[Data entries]
= = = = =

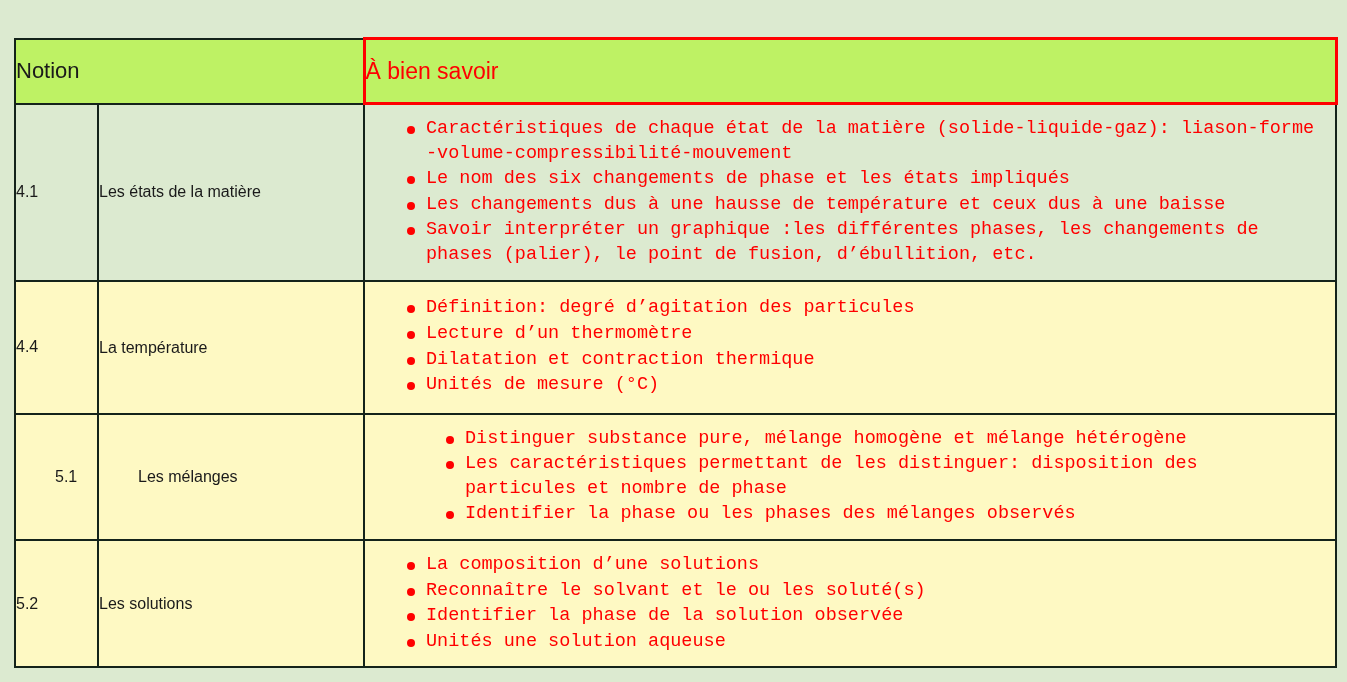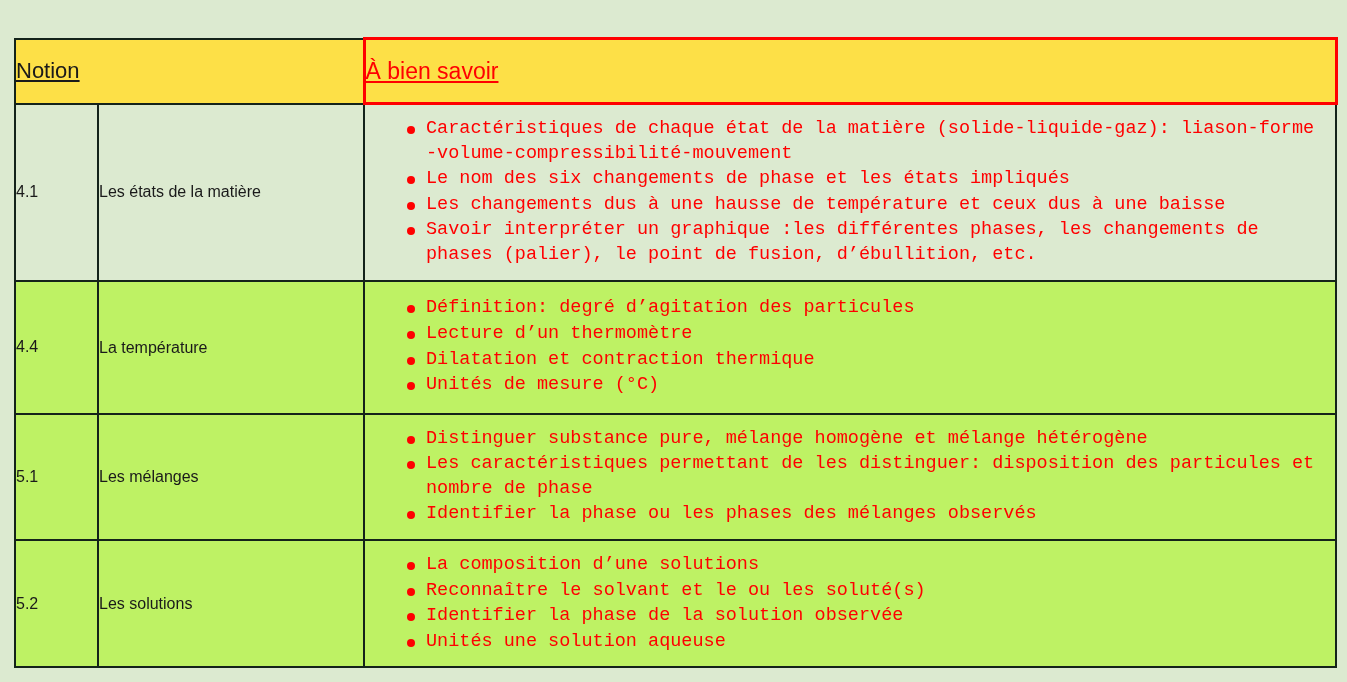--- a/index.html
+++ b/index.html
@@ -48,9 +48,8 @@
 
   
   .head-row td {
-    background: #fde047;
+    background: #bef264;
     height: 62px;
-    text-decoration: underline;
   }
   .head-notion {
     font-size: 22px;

= = = = =

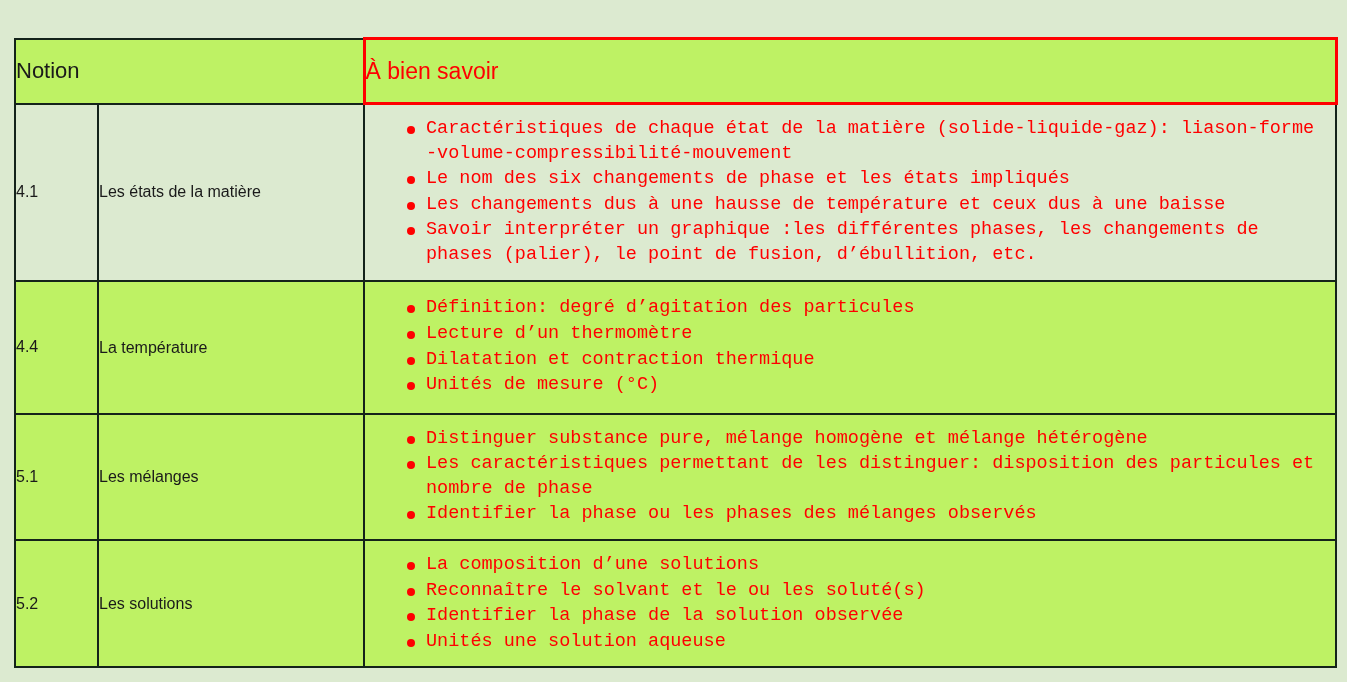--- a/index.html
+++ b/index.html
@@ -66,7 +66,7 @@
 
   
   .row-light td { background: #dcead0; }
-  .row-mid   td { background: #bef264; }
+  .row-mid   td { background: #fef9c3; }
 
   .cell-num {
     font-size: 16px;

= = = = =

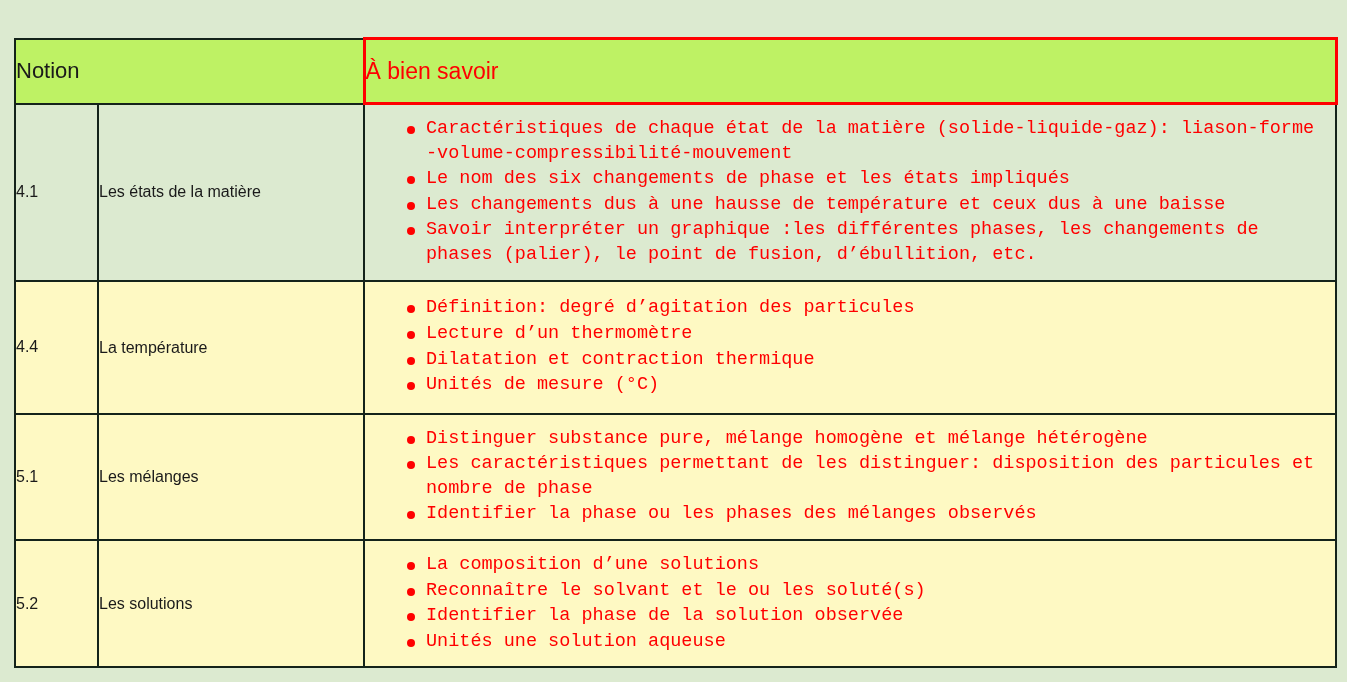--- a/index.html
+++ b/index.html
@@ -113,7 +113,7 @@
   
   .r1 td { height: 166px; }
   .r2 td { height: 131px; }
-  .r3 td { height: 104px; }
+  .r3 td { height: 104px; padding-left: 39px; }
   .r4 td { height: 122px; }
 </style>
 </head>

= = = = =

- **REQUIREMENT**: Which lines above run from the one containing "height: 62px;" down to the one containing "font-size: 22px;"? Repeat exactly those, both ends included, and nothing else.

- **FINISHED TASK**:
     height: 62px;
-    text-decoration: underline;
   }
   .head-notion {
     font-size: 22px;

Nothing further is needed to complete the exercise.